When 22 people died just before Christmas in the bombing of a mess hall near Mosul, a Virginia newspaper photographer was closest to the action. Thrown to the ground amid dead and dying servicemen, he sent many images that ran around the world. But he believed the photos of a soldier who died by his side were too personal, and perhaps too gruesome, to transmit home"

(4) Editorial fear of backlash:

"When they do show images of casualties on the American side, newspaper executives can count on a backlash. Newark's Star-Ledger received about two dozen complaints when it ran the picture of Babbitt on its front page.

Complaints to the News Tribune of Tacoma about the 'insensitivity' of the photo prompted Executive Editor Dave Zeeck to write an explanatory essay on Page 2 of the main news section. Zeeck told readers that he believed the picture, taken by John Moore of the Associated Press, epitomized the sacrifice of the American soldier."
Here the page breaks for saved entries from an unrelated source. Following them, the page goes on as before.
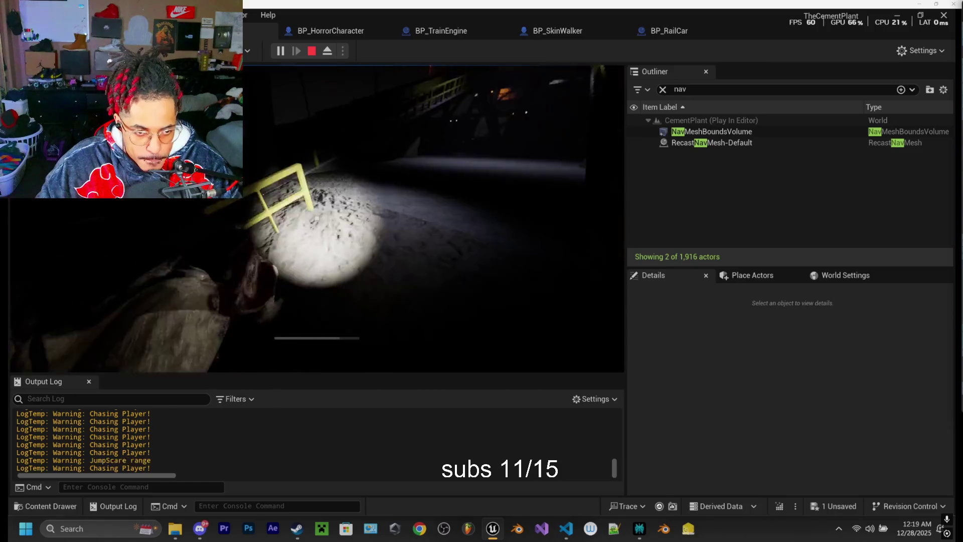
{"action": "key", "text": "w"}
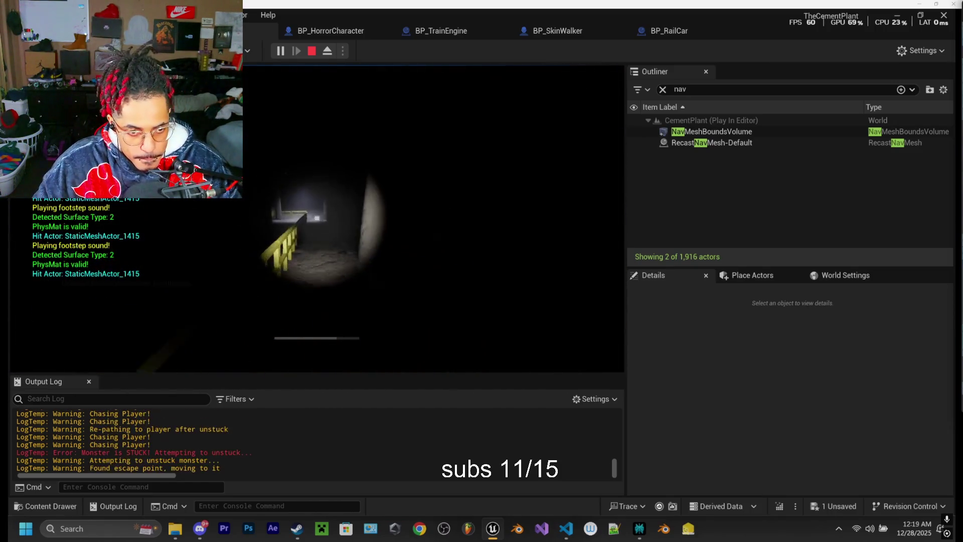
{"action": "key", "text": "w"}
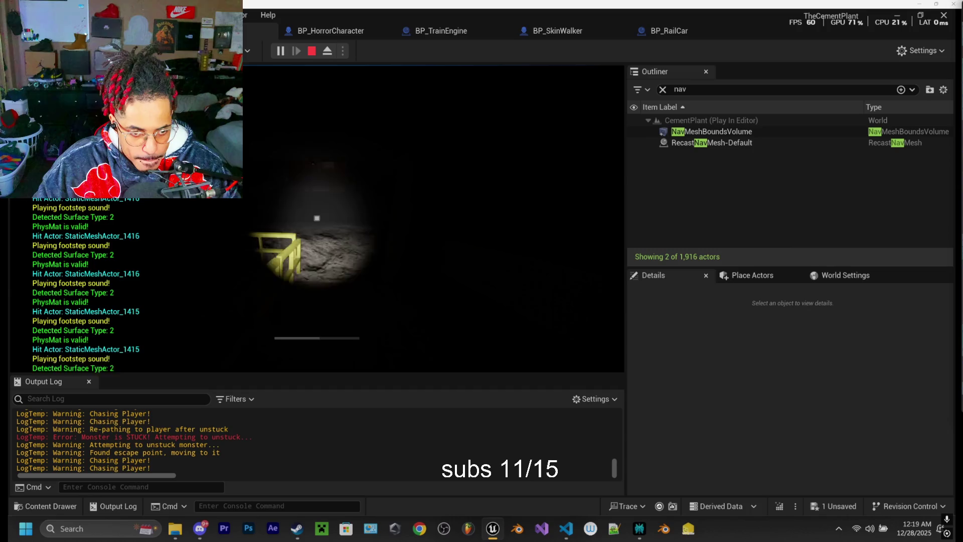
{"action": "key", "text": "w"}
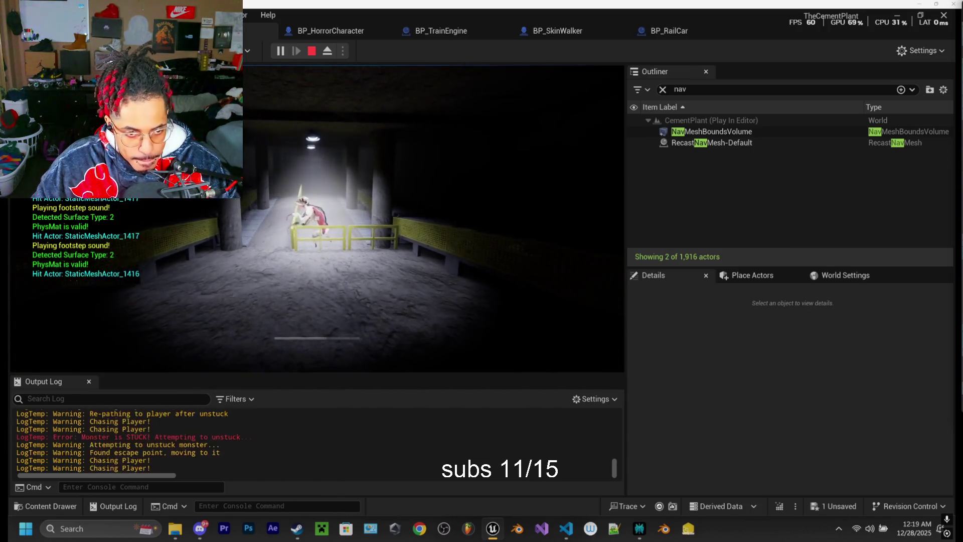
- Stop the play-test, select a walkway rail and enable Can Ever Affect Navigation on it
{"action": "key", "text": "Escape"}
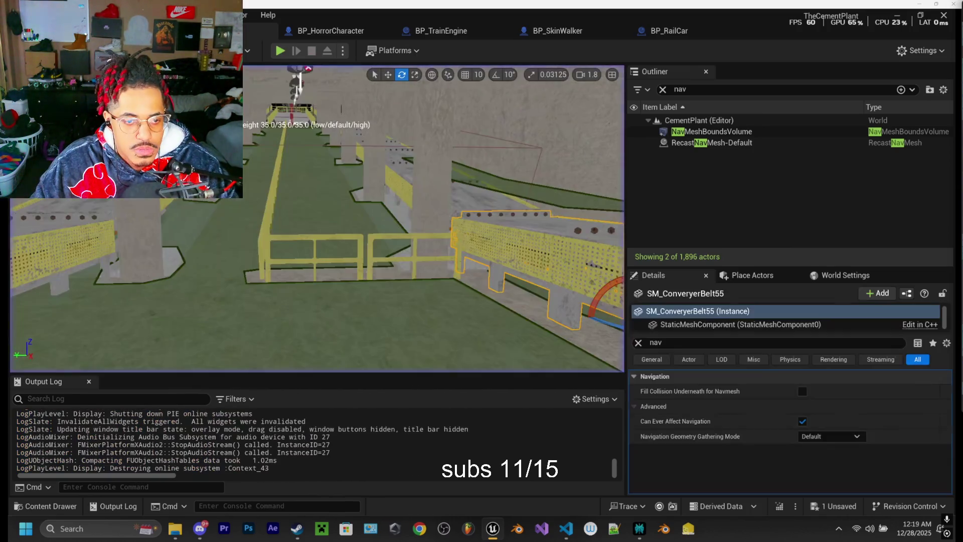
{"action": "left_click_drag", "start_coordinate": [274, 234], "coordinate": [350, 259]}
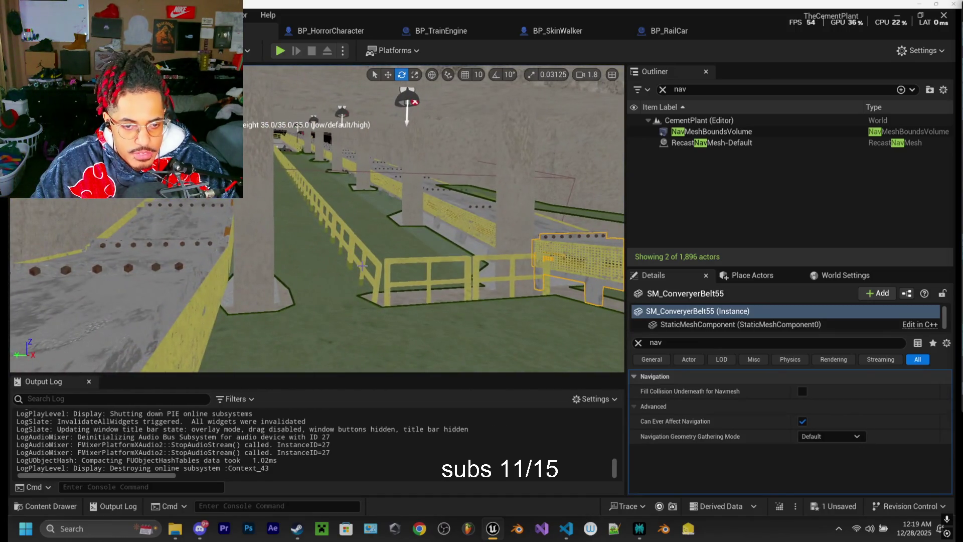
{"action": "left_click", "coordinate": [362, 266]}
{"action": "left_click", "coordinate": [803, 421]}
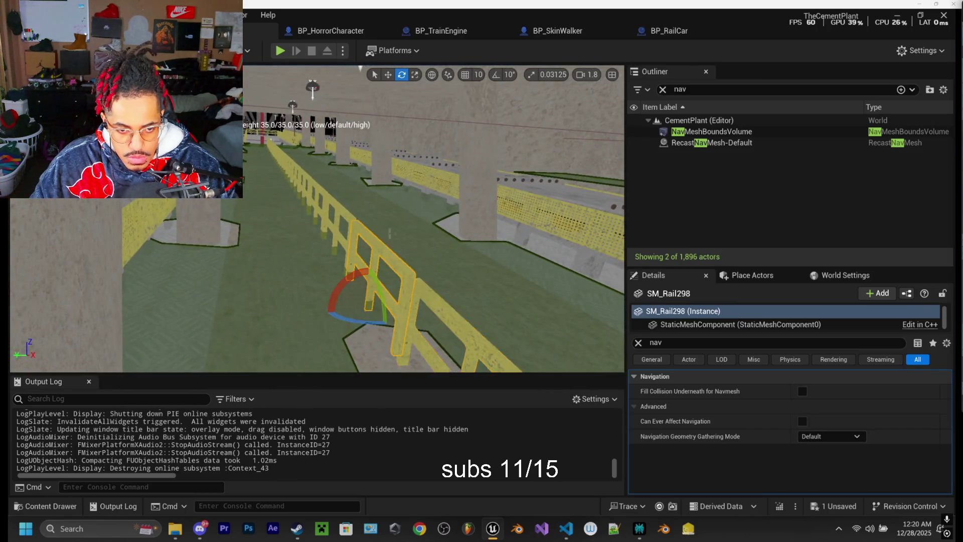
- Select more walkway rails and enable navigation on all 15, leaving Fill Collision Underneath off
{"action": "left_click_drag", "start_coordinate": [390, 234], "coordinate": [346, 267]}
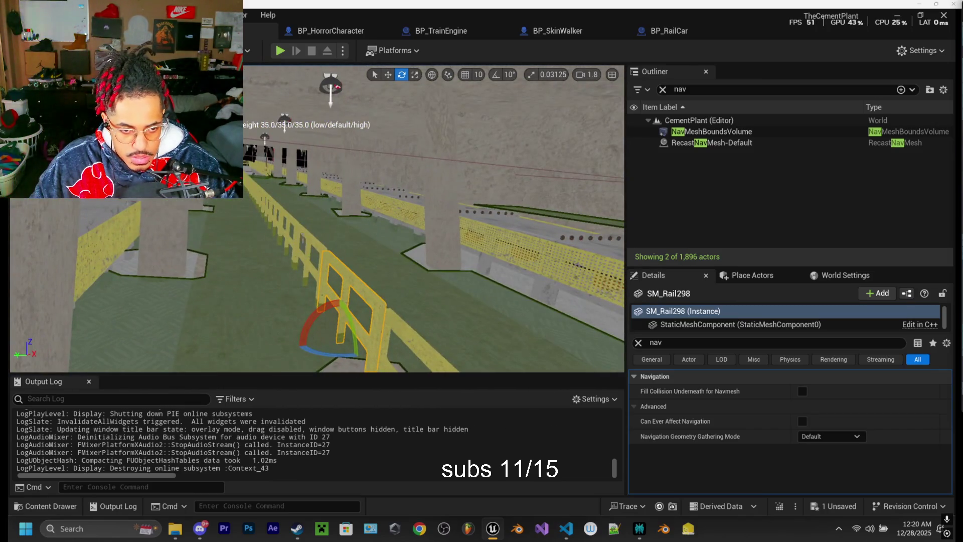
{"action": "left_click", "coordinate": [303, 235], "text": "ctrl"}
{"action": "left_click", "coordinate": [289, 222], "text": "ctrl"}
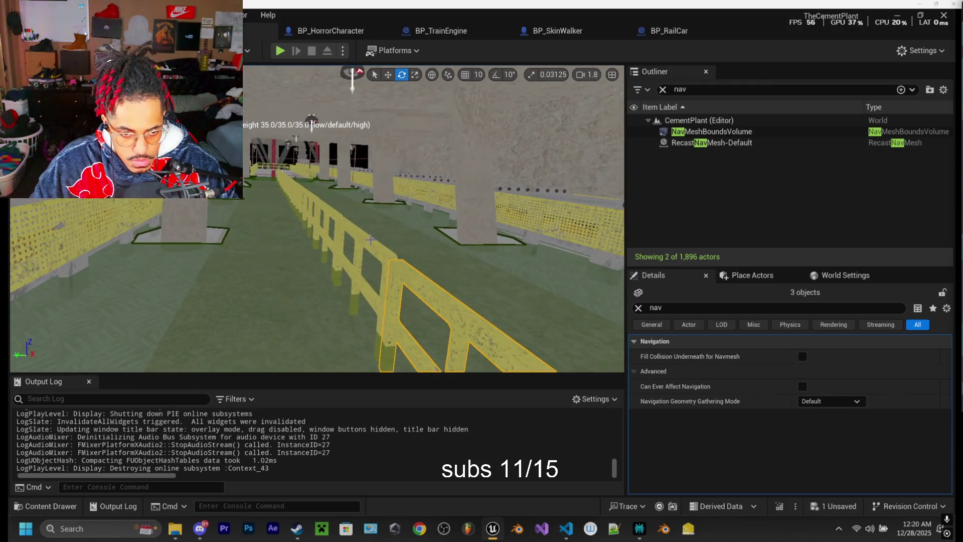
{"action": "left_click", "coordinate": [361, 240], "text": "ctrl"}
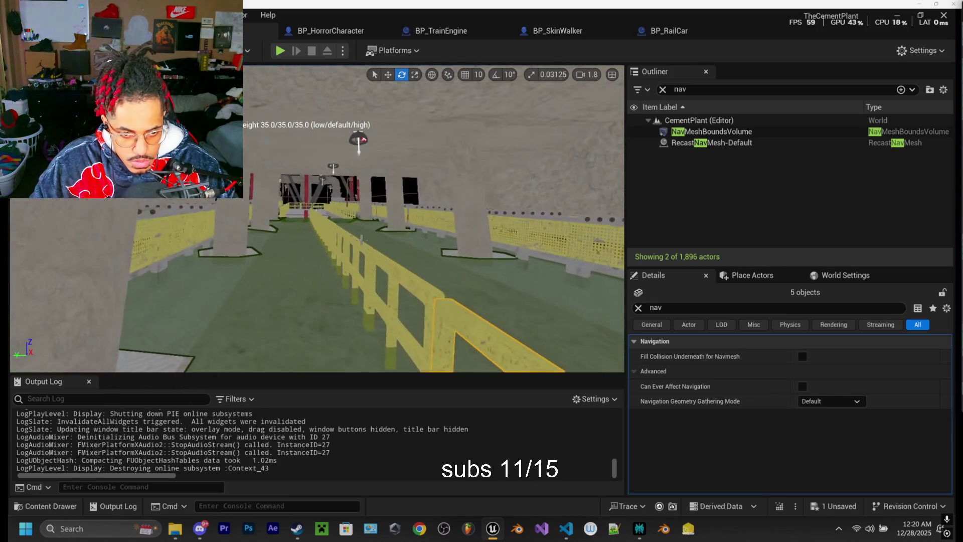
{"action": "key", "text": "w"}
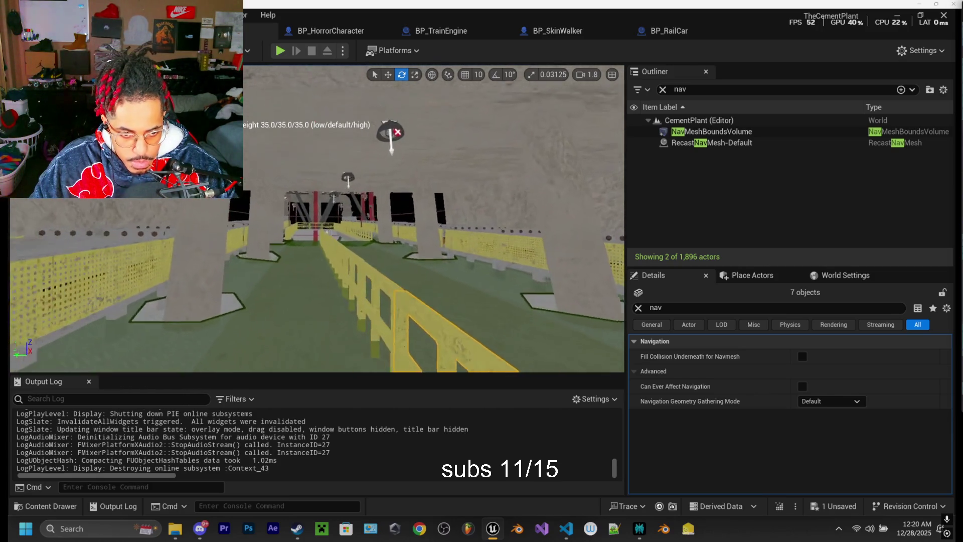
{"action": "key", "text": "s"}
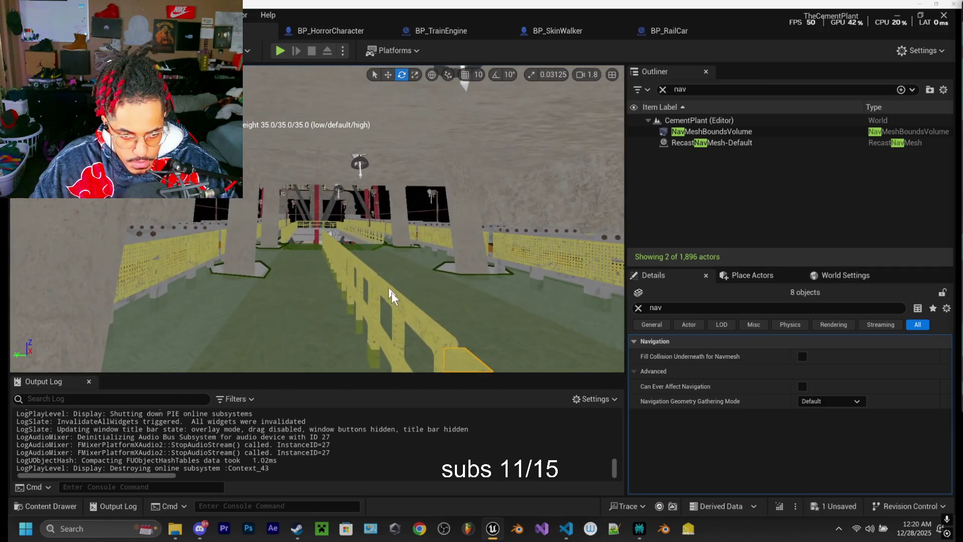
{"action": "left_click", "coordinate": [326, 301], "text": "ctrl"}
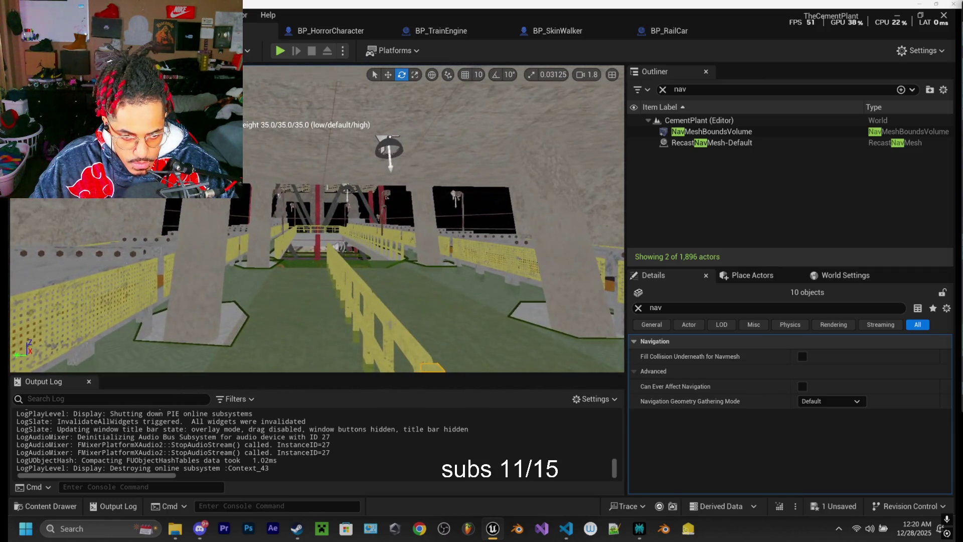
{"action": "key", "text": "w"}
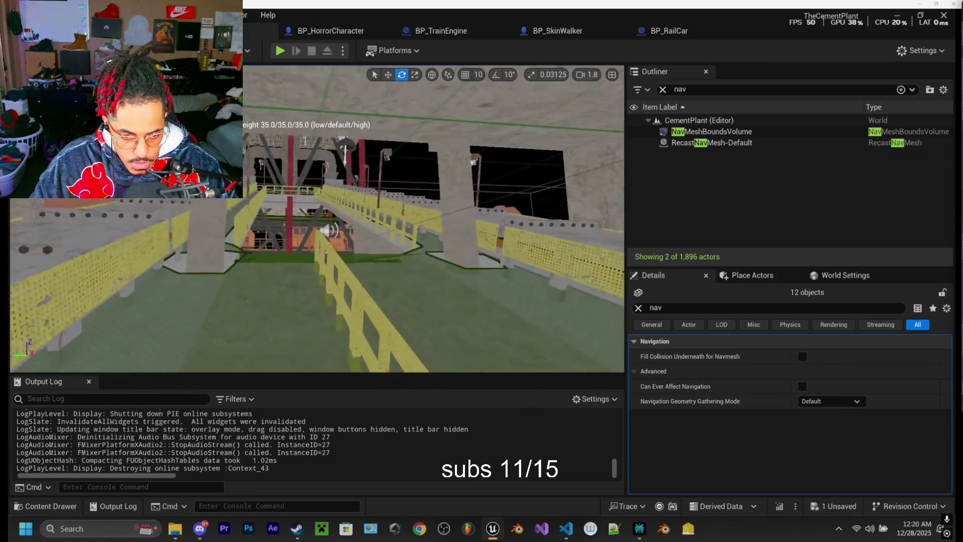
{"action": "key", "text": "w"}
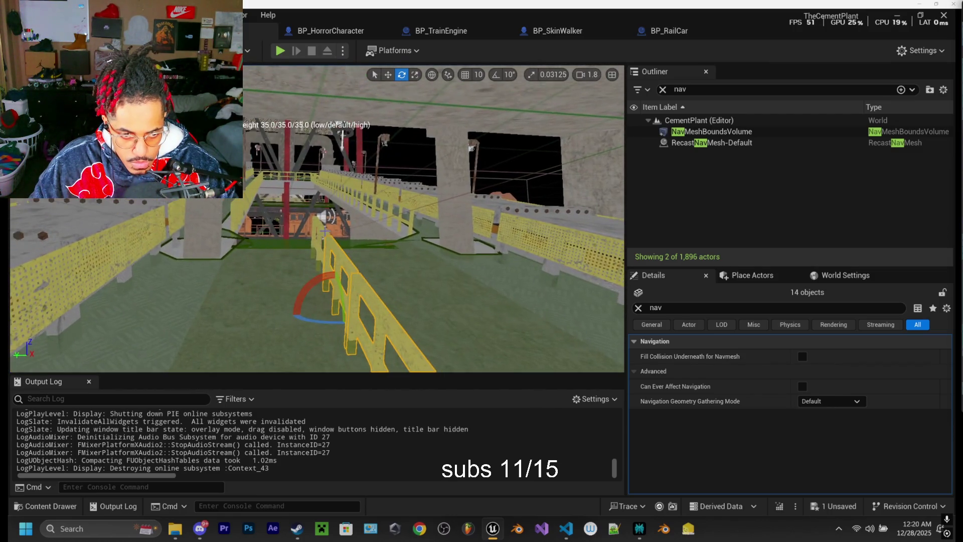
{"action": "left_click", "coordinate": [802, 386]}
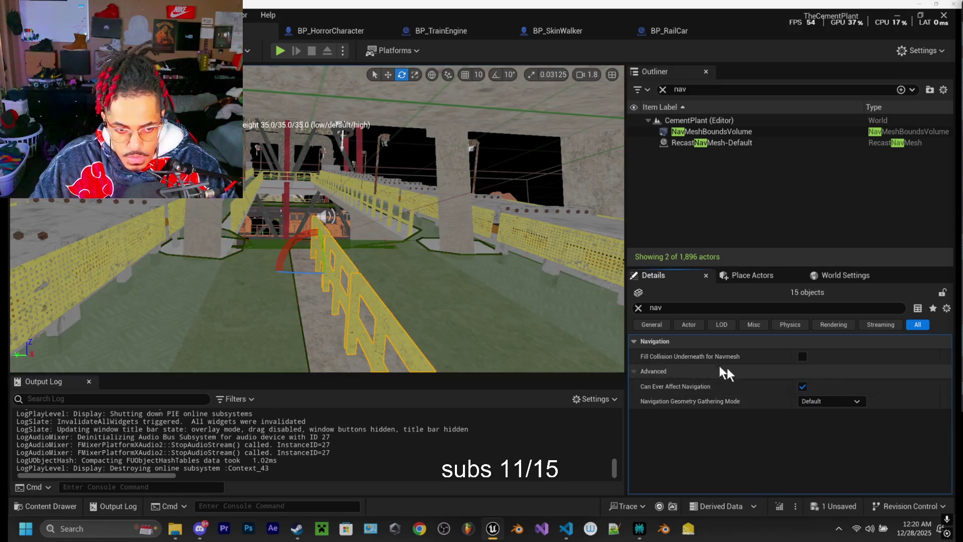
{"action": "key", "text": "w"}
{"action": "key", "text": "w"}
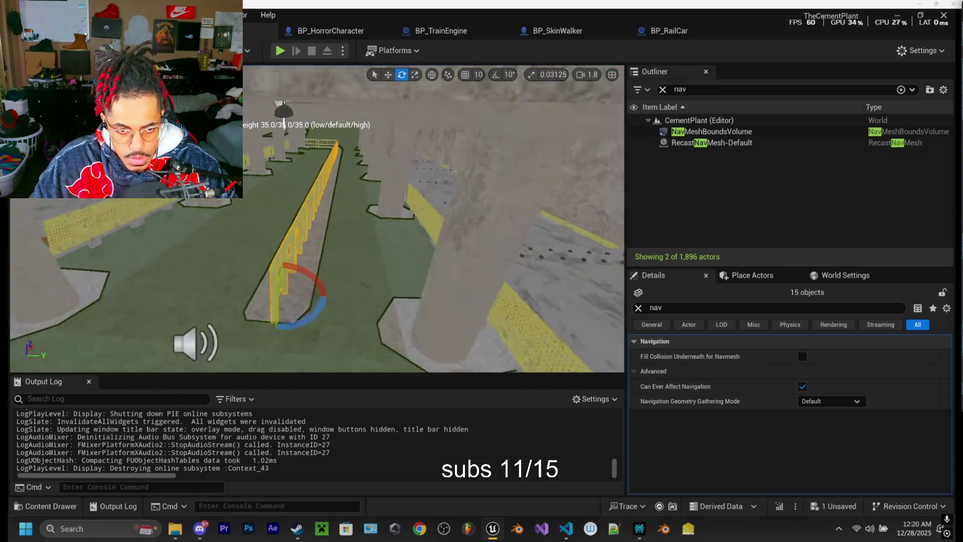
{"action": "key", "text": "w"}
(5) The instability of Iraq:

"At any given time in recent months, from three to 13 photographers have been on assignment with the military, a U.S. Army official said. And those who remain 'in country' find their movements increasingly limited by the violence.

'Compared to the pope's funeral or Martha Stewart or the Michael Jackson trial, there is nobody here,' said Jim MacMillan, part of the Associated Press' Pulitzer Prize-winning team of photographers in Iraq. Americans, he said, 'are missing the war. The embedded perspective is going vastly undercovered, with some exceptions, and that is the only place you can cover the risk and the price being paid by Americans.'"

The article de-emphasizes the role of official Bush administration policies that seek to suppress the public dissemination of images of American casualties in Iraq, which is odd given that said policies are clearly a factor -- for example, as was widely reported in 2003, the White House banned photographic coverage of funerals and the "arrival ceremonies" of the Iraq war dead: (from the Washington Post):

[The Bush administration] has ended the public dissemination of such images by banning news coverage and photography of dead soldiers' homecomings on all military bases.

In March, on the eve of the Iraq war, a directive arrived from the Pentagon at U.S. military bases. "There will be no arrival ceremonies for, or media coverage of, deceased military personnel returning to or departing from Ramstein [Germany] airbase or Dover [Del.] base, to include interim stops," the Defense Department said, referring to the major ports for the returning remains.

A Pentagon spokeswoman said the military-wide policy actually dates from about November 2000 -- the last days of the Clinton administration -- but it apparently went unheeded and unenforced, as images of caskets returning from the Afghanistan war appeared on television broadcasts and in newspapers until early this year. Though Dover Air Force Base, which has the military's largest mortuary, has had restrictions for 12 years, others "may not have been familiar with the policy," the spokeswoman said. This year, "we've really tried to enforce it."

Although, Rainey does allude to the issue of White House pressure in a single sentence quoting freelance photographer Paul Fusco:

Veteran photographer Paul Fusco ... said he was convinced that controls on war coverage came "straight from the White House" and helped prop up support for an unjustified war.

Rainey concludes that images of the casualties of war are more common outside the US because non-Americans are more familiar with war (I kid you not):

Scenes of the war's death and destruction appear routinely in Europe and Asia, according to several journalism analysts. But that coverage has limits. Editors of several English newspapers acknowledged, for instance, that they used pictures of British casualties sparingly.

Nonetheless, foreign news outlets depict more bloodshed, perhaps in part because their audiences have often had closer contact with war and seem less willing to accept sanitized coverage, one U.S. academic said.

"Americans have a view of war that comes out of World War II, that war is a sort of sacred national cause," said Daniel C. Hallin, a communications professor at UC San Diego, who has conducted extensive reviews of TV war coverage. "We are all supposed to unite around war … because these great sacrifices are being made for freedom."